* Work item: The answer must be an exact copy of the entries that follow, with all images removed.

* Material supplied:
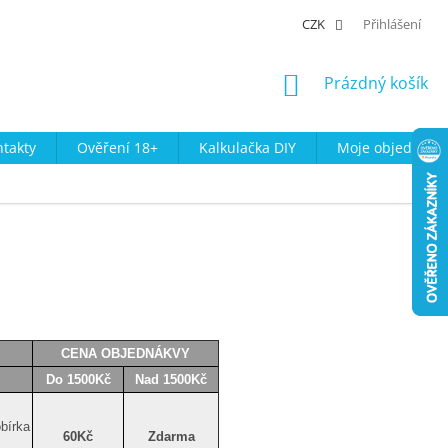
CZK
Přihlášení
NÁKUPNÍ
Prázdný košík
KOŠÍK
takty
Ověření 18+
Kalkulačka DIY
Moje objednávk
CENA OBJEDNÁKVY
Do 1500Kč
Nad 1500Kč
bírka
60Kč
Zdarma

* Response:
CZK
Přihlášení
NÁKUPNÍ
Prázdný košík
KOŠÍK
takty
Ověření 18+
Kalkulačka DIY
Moje objednávk
CENA OBJEDNÁKVY
Do 1500Kč
Nad 1500Kč
bírka
60Kč
Zdarma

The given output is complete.